May you live in interesting times -- so goes the curse or blessing. Regardless of your spin on it, we certainly do. Robert F. Kennedy invoked those words in a 1966 speech. The mid-60s were surely interesting times and you don't have to dig hard to find parallels with the period we are in. Still, interesting or not, how you choose to live in whatever time and space you find yourself is up to you.

I've been digging back into James Hollis's wonderful little book, On This Journey We Call Our Life: Living the Questions. Hollis, a Jungian analyst and acclaimed author, asks 10 important questions in this book. Today's chapter, What Is My Myth? is nine short pages about the personal myth each one of us carries about as dramatically "embodied imagos which our soul serves, whether we know them or not, whether they are helpful or not, whether culturally imposed or individual in origin." (In psychoanalysis, the imago is an unconscious idealized mental image of someone, especially a parent, which influences a person's behavior.) That sounds like some pretty heavy stuff so let me break it down a bit.

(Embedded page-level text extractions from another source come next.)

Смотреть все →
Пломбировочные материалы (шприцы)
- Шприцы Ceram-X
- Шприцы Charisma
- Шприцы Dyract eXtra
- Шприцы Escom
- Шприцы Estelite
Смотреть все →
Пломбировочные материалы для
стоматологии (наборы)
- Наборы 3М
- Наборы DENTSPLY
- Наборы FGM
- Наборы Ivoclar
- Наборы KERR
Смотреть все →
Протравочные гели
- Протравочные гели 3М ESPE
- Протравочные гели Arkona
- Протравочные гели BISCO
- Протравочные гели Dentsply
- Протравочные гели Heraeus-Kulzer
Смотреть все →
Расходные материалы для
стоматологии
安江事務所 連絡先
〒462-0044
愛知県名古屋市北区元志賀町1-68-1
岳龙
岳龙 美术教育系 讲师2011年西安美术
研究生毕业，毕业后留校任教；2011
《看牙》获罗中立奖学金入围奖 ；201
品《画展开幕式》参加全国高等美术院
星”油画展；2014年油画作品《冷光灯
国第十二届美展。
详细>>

The question to answer here is What values do I hold? Are they really mine or are they my parents'? Or What patterns to I continue to repeat and why? These two questions alone (and that's just the tip of the iceberg) are worth thinking about for anyone who is interested in personal growth and development. Put them in more personal terms: Why do I keep falling for a guy or girl who puts me down? Why have I never been promoted at any job? Why am I always promoted? Why do I attend my church? Why am I conservative or liberal? Why am I the one people ignore? Why am I the one people lean on? And so on, and so on. If you don't question your own story, your myth, then you are living an unexamined life -- which could be your parent's life. Posing the really hard questions and parsing out your own unconscious participation can be truly difficult, but also liberating.

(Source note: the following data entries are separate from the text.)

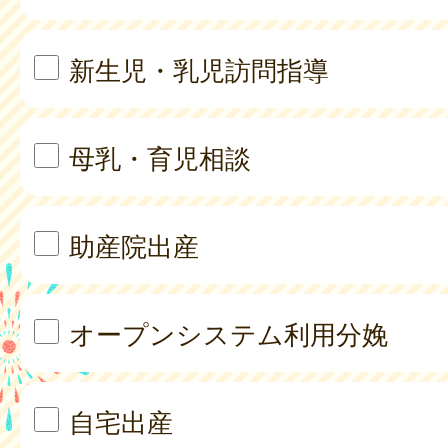
新生児・乳児訪問指導
母乳・育児相談
助産院出産
オープンシステム利用分娩
自宅出産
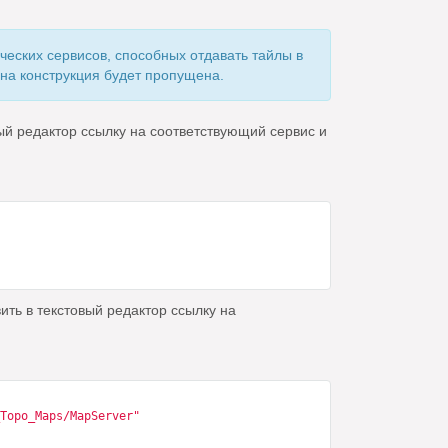
ических сервисов, способных отдавать тайлы в
на конструкция будет пропущена.
ый редактор ссылку на соответствующий сервис и
ть в текстовый редактор ссылку на
Topo_Maps/MapServer"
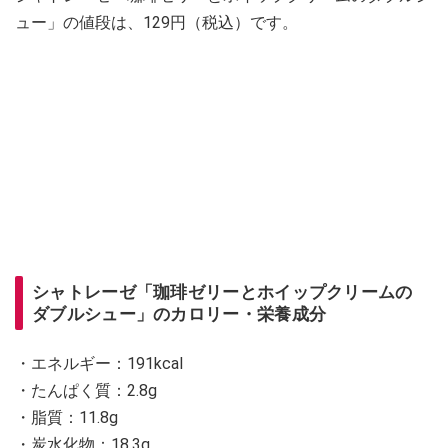
ュー」の値段は、129円（税込）です。
シャトレーゼ「珈琲ゼリーとホイップクリームの
ダブルシュー」のカロリー・栄養成分
・エネルギー：191kcal
・たんぱく質：2.8g
・脂質：11.8g
・炭水化物：18.3g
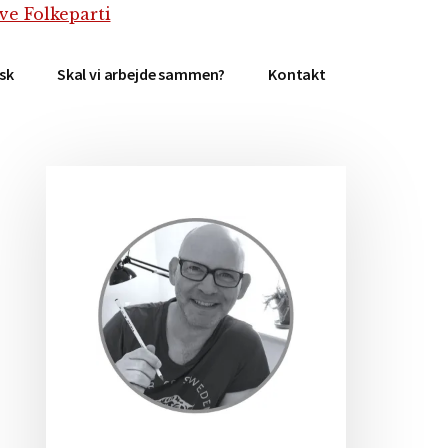
isk
Skal vi arbejde sammen?
Kontakt
Primær
Sidebar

Two last thoughts: What about applying all those really hard questions to our current national and global consciousness-raising zeitgeist (that "culturally imposed imago")? Interesting times, indeed. Sit with that for a while; think about it. And remember the maxim to think globally and act locally.

The other is a quote from Carl Jung's book The Structure and Dynamics of the Psyche and the originator of all these concepts. He said:

The reason why consciousness exists, and why there is an urge to widen it and deepen it, is very simple: without consciousness things go less well.

May things go well for you this week.